Showa's six-year-old son, Karim, was also injured and later died from his injuries.
Anera said it also coordinated through COGAT, calling the death “an undeniable case of collision avoidance failing” and calling for an independent investigation. The group told NBC it had not received any explanation from the Israeli military about the attack.
The medical relief organization MSF, which has had several of its staff killed in military attacks, has reported several incidents in which its positions were targeted, despite notifying the IDF.

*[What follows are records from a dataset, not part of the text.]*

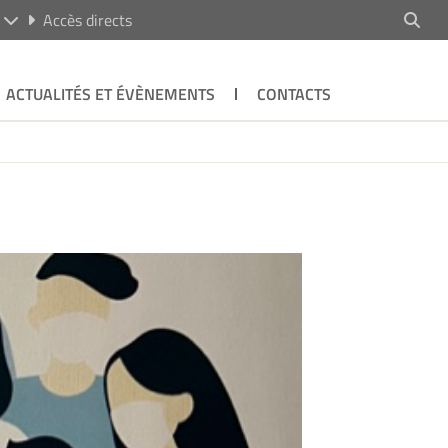
R
Accès directs
ACTUALITÉS ET ÉVÈNEMENTS
CONTACTS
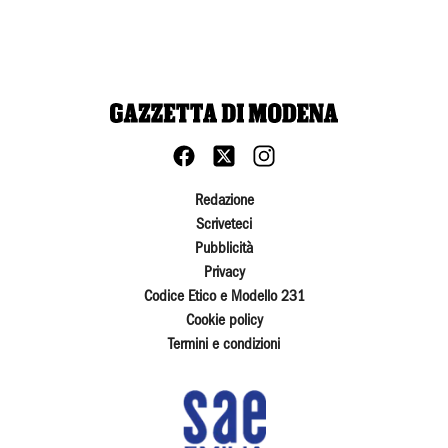
Redazione
Scriveteci
Pubblicità
Privacy
Codice Etico e Modello 231
Cookie policy
Termini e condizioni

On February 20, an Israeli tank opened fire on a house in Al Mawashi where MSF colleagues and their families were taking shelter, killing two people, the group said.
A month earlier, on January 9, MSF announced that an MSF worker's five-year-old daughter had been killed in what appeared to be a tank shell at another shelter in Khan Yunis.
Then, on November 18, the group reported that Israeli military forces It was announced that he had been targeted by a sniper. Two people died in the incident.
In each case, MSF said it informed the IDF of its movements and location and reported the incident through COGAT. We have not received a response or explanation for the attack.
Project HOPE, Save the Children, and Humanity and Inclusion also had staff killed in the war. UNRWA primarily employs Palestinian staff and accounted for the majority of the 224 aid worker deaths.
In a statement issued after the release of the IDF report, WCK said it could not trust the Israeli military to be held accountable for its actions. “The Israel Defense Forces are unable to credibly investigate their own failures in Gaza,” the ministry said.
“However, it is also clear from the preliminary investigation that the Israel Defense Forces deployed deadly force without regard to its own procedures, chain of command, or rules of engagement.” The IDF's own video shows no reason for firing on our personnel convoy, which was not loaded with weapons and posed no threat.”
“Without regime change, there will be more military failures, more apologies and more families left to grieve,” the statement said.